*** Begin section ***
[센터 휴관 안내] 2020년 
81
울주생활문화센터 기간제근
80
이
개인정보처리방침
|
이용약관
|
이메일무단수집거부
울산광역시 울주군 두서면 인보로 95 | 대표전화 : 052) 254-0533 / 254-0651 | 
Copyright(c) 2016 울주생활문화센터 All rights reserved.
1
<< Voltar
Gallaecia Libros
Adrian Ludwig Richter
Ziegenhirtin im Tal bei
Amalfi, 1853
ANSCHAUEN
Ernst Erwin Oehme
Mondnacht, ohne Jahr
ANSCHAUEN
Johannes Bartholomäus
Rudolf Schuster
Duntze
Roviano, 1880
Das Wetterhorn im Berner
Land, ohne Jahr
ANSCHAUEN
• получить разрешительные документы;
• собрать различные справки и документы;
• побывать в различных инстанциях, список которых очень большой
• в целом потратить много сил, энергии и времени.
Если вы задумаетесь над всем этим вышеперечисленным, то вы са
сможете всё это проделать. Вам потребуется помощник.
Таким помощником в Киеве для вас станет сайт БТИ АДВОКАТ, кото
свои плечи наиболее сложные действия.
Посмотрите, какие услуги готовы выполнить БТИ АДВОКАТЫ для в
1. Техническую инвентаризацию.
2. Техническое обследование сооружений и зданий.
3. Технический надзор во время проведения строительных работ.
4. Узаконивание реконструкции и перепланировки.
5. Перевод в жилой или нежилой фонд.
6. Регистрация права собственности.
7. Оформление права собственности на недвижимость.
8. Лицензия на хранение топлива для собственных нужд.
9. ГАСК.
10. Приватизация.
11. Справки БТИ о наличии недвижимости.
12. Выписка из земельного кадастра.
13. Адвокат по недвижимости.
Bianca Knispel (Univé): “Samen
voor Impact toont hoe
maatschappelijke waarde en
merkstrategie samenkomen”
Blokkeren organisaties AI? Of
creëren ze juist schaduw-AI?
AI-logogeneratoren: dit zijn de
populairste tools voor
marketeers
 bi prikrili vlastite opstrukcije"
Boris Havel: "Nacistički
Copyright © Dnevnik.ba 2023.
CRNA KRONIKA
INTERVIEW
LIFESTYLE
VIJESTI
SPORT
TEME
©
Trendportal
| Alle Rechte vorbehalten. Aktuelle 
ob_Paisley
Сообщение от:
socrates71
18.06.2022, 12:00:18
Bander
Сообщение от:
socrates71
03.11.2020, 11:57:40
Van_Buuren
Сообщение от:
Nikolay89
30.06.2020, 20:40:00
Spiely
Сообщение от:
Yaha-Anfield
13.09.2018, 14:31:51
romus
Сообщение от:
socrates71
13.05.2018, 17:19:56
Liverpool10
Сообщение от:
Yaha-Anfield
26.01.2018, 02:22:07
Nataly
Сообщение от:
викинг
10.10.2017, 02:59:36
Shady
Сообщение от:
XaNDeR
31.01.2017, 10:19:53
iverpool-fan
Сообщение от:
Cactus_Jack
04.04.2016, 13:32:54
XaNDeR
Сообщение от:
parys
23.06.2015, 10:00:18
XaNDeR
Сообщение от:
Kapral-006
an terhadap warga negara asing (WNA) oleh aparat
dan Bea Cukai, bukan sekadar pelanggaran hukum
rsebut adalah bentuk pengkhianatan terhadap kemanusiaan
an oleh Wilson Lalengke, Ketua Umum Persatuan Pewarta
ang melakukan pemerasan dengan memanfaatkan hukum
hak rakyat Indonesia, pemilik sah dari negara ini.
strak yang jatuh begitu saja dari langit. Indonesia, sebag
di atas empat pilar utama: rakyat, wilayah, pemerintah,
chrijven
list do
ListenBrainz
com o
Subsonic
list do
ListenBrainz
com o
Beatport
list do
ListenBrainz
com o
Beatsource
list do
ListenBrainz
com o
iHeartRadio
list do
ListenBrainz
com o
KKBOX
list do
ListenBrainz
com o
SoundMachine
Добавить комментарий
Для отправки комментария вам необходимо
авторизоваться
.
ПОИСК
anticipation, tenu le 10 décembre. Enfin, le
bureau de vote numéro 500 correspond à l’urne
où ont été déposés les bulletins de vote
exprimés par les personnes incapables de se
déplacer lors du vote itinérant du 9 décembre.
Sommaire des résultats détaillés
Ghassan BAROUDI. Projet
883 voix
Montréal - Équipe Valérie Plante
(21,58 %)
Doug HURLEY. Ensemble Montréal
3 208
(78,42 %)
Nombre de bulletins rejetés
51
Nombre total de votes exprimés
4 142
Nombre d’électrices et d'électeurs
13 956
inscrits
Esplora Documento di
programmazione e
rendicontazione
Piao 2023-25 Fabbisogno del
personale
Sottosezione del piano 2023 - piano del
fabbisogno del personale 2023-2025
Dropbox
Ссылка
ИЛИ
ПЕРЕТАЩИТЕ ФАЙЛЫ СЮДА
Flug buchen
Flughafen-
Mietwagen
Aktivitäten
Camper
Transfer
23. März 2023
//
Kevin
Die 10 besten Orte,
*** End section ***
> [TASK GOAL]: Extract the lines above, from the first one through the one containing "сможете всё это", and return only those, unchanged.

> [EXERCISE RESPONSE]:
[센터 휴관 안내] 2020년 
81
울주생활문화센터 기간제근
80
이
개인정보처리방침
|
이용약관
|
이메일무단수집거부
울산광역시 울주군 두서면 인보로 95 | 대표전화 : 052) 254-0533 / 254-0651 | 
Copyright(c) 2016 울주생활문화센터 All rights reserved.
1
<< Voltar
Gallaecia Libros
Adrian Ludwig Richter
Ziegenhirtin im Tal bei
Amalfi, 1853
ANSCHAUEN
Ernst Erwin Oehme
Mondnacht, ohne Jahr
ANSCHAUEN
Johannes Bartholomäus
Rudolf Schuster
Duntze
Roviano, 1880
Das Wetterhorn im Berner
Land, ohne Jahr
ANSCHAUEN
• получить разрешительные документы;
• собрать различные справки и документы;
• побывать в различных инстанциях, список которых очень большой
• в целом потратить много сил, энергии и времени.
Если вы задумаетесь над всем этим вышеперечисленным, то вы са
сможете всё это проделать. Вам потребуется помощник.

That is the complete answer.